Results: Older adults with mental health problems had a two-fold risk for repeat ED visits (OR=2.19, p<.001) and overnight hospital stays (OR=1.78, p<.001) after adjusting for socio-demographics and physical comorbidities. The odds of contact with a PCP did not differ between the two groups.
Between 1997 and 2012 the linear trends in the prevalence of repeat ED visits differed significantly between older adults with mental health problems (OR=1.02, p<.05), who experienced a 2.4% increase each year, and older adults without mental health problems (OR=1.00, p=.65), who experienced no per year increase. There were no significant trend differences between the two groups in contacts with a general doctor (OR=1.01, p<.001), which increased by 1.4% per year, and overnight hospital stays (OR=0.99, p<.001), which decreased 1.3% per year.

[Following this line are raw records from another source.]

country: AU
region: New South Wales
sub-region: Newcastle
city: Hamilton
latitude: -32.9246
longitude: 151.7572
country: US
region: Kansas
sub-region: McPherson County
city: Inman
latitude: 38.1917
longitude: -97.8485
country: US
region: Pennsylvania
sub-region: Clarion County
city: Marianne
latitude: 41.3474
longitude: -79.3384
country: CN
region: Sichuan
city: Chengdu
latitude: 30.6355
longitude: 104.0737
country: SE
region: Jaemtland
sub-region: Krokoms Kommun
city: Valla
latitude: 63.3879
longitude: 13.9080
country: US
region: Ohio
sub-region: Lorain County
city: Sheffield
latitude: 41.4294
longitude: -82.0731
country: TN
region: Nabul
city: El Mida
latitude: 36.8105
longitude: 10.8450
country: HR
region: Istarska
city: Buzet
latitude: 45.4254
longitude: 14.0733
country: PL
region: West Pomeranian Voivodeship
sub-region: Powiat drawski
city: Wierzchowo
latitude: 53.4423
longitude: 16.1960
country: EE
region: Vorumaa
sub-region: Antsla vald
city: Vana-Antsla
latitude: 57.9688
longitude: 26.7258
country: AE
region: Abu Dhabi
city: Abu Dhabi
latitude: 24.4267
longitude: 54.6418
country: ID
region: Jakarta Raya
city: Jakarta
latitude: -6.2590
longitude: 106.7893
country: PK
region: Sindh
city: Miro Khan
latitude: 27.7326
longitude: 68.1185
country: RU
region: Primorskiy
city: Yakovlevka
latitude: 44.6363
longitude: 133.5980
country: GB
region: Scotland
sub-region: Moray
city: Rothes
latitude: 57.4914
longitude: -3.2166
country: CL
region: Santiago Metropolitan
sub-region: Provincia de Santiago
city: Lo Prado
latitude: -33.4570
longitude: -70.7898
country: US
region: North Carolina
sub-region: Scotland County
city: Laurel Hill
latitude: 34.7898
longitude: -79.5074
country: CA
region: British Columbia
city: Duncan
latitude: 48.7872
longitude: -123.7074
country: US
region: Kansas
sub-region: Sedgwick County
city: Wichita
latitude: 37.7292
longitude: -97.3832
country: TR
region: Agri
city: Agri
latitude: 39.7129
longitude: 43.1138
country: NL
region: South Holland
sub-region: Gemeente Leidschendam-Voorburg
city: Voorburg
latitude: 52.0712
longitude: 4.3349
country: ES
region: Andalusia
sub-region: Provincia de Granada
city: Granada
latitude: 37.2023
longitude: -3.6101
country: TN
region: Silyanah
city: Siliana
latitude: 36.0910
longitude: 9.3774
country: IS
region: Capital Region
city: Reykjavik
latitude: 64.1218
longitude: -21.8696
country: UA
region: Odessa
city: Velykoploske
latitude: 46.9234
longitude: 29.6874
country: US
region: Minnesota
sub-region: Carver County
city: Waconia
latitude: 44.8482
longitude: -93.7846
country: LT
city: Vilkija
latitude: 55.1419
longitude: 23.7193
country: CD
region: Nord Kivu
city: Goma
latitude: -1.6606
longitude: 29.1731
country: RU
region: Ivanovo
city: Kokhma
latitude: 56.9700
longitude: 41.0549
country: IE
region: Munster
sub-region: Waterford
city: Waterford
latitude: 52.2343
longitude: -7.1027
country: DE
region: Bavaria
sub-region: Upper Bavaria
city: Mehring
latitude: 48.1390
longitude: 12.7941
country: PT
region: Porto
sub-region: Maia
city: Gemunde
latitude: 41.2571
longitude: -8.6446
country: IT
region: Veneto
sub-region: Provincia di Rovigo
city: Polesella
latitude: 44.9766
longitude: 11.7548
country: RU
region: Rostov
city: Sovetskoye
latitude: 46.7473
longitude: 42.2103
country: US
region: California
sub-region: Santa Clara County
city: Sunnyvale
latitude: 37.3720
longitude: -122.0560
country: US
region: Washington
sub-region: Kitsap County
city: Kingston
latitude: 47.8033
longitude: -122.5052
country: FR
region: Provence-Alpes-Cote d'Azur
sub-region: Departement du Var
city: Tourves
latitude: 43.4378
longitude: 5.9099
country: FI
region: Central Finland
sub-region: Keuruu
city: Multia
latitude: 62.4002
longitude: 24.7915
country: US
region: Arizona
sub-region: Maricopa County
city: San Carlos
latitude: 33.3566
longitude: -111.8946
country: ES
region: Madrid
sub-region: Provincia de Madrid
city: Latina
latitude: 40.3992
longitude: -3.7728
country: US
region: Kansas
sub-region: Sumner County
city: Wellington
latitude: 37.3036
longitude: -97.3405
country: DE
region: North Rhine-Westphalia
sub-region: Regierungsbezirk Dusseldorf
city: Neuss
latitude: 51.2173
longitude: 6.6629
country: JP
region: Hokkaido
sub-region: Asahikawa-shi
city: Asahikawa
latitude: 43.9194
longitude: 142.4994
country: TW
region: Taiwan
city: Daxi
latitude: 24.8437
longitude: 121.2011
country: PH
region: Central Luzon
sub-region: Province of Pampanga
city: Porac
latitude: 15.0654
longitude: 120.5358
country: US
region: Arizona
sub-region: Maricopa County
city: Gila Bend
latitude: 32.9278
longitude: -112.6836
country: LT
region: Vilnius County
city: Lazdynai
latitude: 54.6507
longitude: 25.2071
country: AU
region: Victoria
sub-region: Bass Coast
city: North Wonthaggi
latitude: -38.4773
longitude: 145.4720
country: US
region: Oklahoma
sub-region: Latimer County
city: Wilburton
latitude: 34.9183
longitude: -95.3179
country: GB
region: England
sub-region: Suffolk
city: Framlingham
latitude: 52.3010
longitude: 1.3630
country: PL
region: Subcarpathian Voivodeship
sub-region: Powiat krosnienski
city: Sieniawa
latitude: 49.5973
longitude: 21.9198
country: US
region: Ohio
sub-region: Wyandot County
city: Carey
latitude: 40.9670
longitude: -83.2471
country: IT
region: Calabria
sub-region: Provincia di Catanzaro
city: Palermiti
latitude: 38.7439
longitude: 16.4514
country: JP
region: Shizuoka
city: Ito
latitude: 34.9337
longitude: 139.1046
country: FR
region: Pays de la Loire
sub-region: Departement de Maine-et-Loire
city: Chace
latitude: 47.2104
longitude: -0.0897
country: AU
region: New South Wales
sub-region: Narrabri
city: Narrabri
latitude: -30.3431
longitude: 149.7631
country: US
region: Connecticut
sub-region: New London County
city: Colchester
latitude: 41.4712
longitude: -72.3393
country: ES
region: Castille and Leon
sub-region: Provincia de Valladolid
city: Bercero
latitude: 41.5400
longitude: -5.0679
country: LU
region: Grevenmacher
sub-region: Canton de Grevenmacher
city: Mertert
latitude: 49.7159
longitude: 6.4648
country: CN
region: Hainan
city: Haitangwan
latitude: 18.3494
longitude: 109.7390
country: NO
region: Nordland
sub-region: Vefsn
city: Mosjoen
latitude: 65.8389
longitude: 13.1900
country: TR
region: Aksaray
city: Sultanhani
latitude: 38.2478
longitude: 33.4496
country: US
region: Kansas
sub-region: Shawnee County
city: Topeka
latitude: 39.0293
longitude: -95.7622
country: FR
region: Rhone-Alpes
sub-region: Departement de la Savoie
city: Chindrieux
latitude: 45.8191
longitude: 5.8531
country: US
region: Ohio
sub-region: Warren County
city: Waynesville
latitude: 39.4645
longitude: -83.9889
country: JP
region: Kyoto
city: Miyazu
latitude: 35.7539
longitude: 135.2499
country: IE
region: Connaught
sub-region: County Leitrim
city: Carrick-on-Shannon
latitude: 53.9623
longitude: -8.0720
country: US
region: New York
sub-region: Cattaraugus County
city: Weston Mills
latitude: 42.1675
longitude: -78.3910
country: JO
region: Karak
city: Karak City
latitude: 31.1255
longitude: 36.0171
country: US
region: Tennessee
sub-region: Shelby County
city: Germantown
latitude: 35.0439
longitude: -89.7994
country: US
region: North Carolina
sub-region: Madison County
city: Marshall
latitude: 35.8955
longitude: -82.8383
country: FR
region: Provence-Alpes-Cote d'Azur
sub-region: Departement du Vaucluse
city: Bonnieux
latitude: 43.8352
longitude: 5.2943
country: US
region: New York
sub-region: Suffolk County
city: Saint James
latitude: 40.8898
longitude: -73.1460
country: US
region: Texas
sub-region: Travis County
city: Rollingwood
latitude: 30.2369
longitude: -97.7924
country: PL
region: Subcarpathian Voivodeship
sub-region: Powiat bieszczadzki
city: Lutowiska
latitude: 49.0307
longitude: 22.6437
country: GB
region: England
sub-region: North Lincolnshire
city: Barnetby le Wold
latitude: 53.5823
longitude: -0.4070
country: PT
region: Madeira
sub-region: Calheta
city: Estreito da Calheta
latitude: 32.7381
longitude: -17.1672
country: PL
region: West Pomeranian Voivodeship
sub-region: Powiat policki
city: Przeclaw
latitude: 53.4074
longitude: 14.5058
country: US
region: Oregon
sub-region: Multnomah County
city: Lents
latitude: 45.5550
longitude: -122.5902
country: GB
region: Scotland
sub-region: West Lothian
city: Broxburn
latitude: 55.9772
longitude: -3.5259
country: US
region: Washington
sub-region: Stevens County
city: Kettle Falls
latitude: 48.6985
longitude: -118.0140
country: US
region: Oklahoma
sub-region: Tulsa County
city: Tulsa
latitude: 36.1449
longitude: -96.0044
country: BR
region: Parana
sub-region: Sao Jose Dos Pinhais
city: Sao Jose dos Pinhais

Conclusions/Implications: Older adults with mental health problems utilize inpatient care and emergent care at higher rates than older adults without mental health problems. In particular, the rates of repeat ED visits increased significantly over the past 16 years among older adults with mental health problems, indicating a widening gap in the adequacy of services for this population even with near universal access to care. The findings suggest that improvement in health insurance coverage alone is insufficient. Integrative care models and interventions targeting mental health patients’ ability to navigate the health system are needed to reduce the overuse of costly care and improve health outcomes among this vulnerable population.